L'Irlande n'est pas le seul pays à jouer sur la fiscalité comme sur une réglementation sociale allégée pour attirer capitaux et entreprises étrangères. Le Luxembourg, les Pays-Bas, la Belgique, pays fondateurs de l'Europe, ne sont pas de meilleurs élèves. La Pologne, la Hongrie et autres pays de l'Europe de l'Est mettent en avant les coûts sociaux moindres pour attirer les employeurs. La France sait faire aussi, qui accorde financements et exonérations de toutes sortes pour favoriser les implantations chez elle.

Chaque pays a son droit, protégé par une règle qui bloque tout changement structurant : l'unanimité.

 

Le droit pour ne pas mourir

Aucune transformation majeure n'est possible en Europe, si l'unanimité n'est pas obtenue. Ce qui est inconcevable dès que le sujet est jugé stratégique.
Les niveaux de développement économique entre les Etats présentent de tels écarts, rares sont les décisions à même de profiter à tout le monde. Il y a et y aura toujours un Etat pour s'opposer.

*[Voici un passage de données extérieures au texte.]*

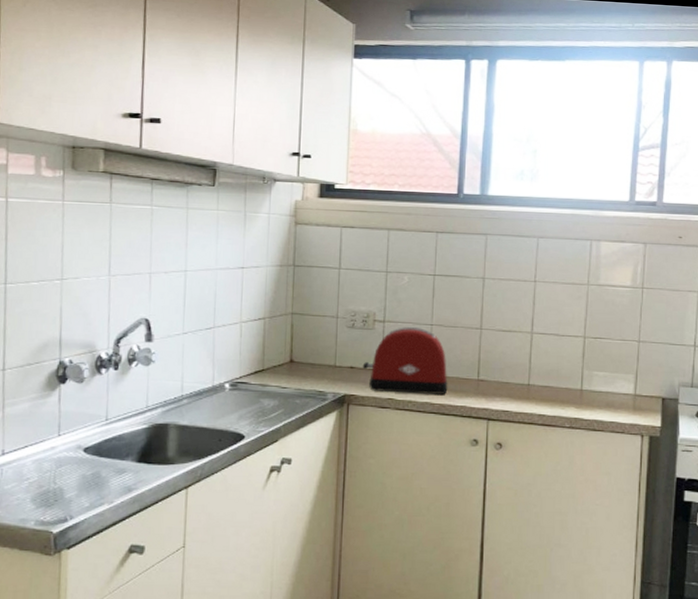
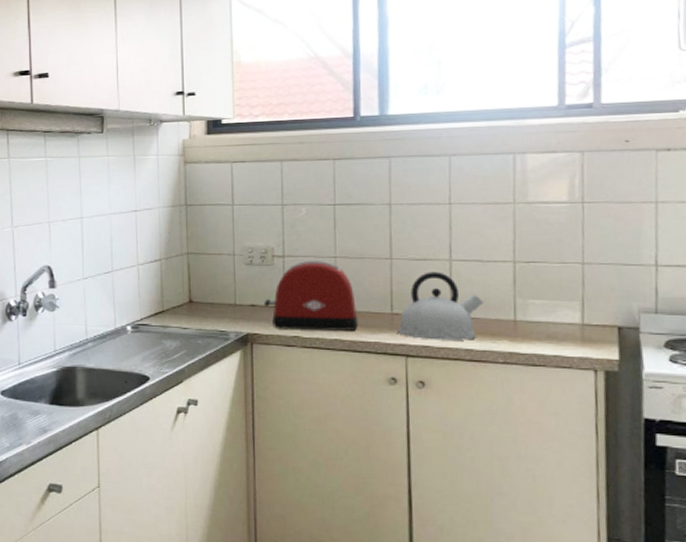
kettle: none [482,342,557,406] -> present [398,271,484,340]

Quand la France s'est unifiée, il y a eu des régions gagnantes et d'autres perdantes. Les régions se sont spécialisées, la métallurgie près des mines et de l'eau, le blé dans les grandes plaines fertiles du centre, les vignes dans le sud. Les régions perdantes se sont désertifiées, les populations ont mifré vers les régions prospères où il y avait de l'emploi. 
Quand les EU d'Amérique de sont crées, il y a eu des Etats gagnants et des perdants. Il ne peut qu'en être de même avec une union européenne d'états unis par la même monnaie. 
C'est cruel, mais on a menti aux populations quand on a voulu leur faire croire que l'Europe profiterait à tout le monde, et que la croissance économique serait générale et égale pour tous. Dans un système concurrentiel, les plus forts tuent les plus faibles.

Pour survivre, éviter la disparition de leurs entreprises, les états les plus faibles n'ont d'autre moyen que de s'abriter derrière les artifices du droit, fiscal, social, budgétaire, financier, et d'utiliser leur droit de véto. 

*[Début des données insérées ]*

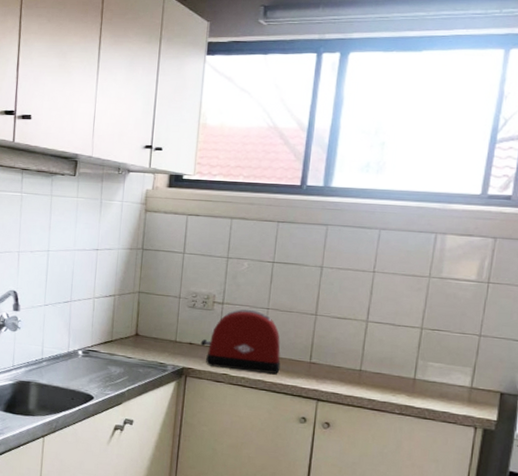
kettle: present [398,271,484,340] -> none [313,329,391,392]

Ainsi, dans les règles actuelles de l'Europe, rien ne changera d'ici longtemps.

 

Europe à deux vitesses
sinon rien

Pour que cela change, il faudrait d'abord que tous les Etats soient bien conscients que le gagnant-gagnant n'existe pas. Et donc qu'ils acceptent de perdre !

Il faudrait ensuite remettre en cause la règle de l'unanimité.

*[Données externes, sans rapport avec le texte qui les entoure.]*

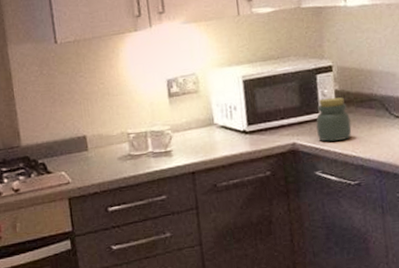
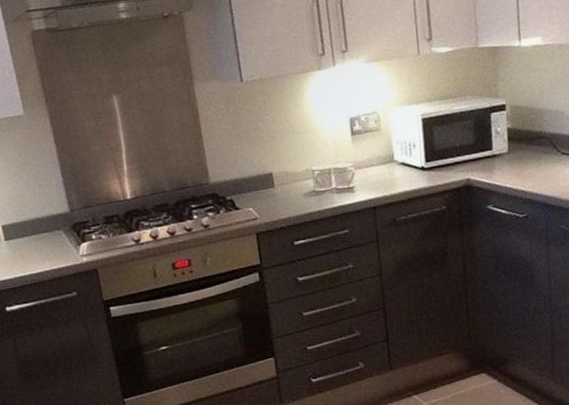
jar: present [316,97,352,142] -> none [489,135,522,177]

Or jamais les "petits Etats" économiquement plus faibles n'accepteront de sonner leur mort en renonçant à leur pouvoir de dire non.

Cela condamne l'Europe au déclin relatif, et à la perte de son influence. Face à la difficulté d'élargir les compétences de l'Europe au détriment de celui des Etats, allemands et français ont opté pour la fuite en avant en accueillant tous les pays qui fuyaient l'empreinte de l'ex-URSS. C'est certainement le geste politique qu'il fallait faire, mais avec plus de conditions, et avec le courage de renoncer à la règle de l'unanimité, c'est à dire du droit de veto.

Ceux qui souhaitent une Europe plus forte n'ont d'autre espoir aujourd'hui que d'imaginer la constitution d'une mini Europe composée d'Etats disposés à perdre une part substantielle de leur souveraineté pour aller dans la direction d'un Etat unique.

Ce serait une Europe à deux vitesses, qui comprendrait l'Europe actuelle et son union douanière et monétaire, et une Europe de quelques Etats qui iraient vers une unification politique plus profonde.

La difficulté sera énorme, face à des populations désabusées, qui ne voient plus guère dans l'Europe que la possibilité de voyager aisément ou plus prosaïquement encore qu'un réservoir à subventions, et à des Etats aux situations financières par trop inégales, certains dits "frugaux" aux finances saines, et d'autres dits "clubmed", plus nombreux,  aux déséquilibres commerciaux et financiers abyssaux. 

L'espoir est mince, la probabilité restant celle d'une Europe bloquée sur ses principes souverainistes, qui la condamnent à l'immobilisme.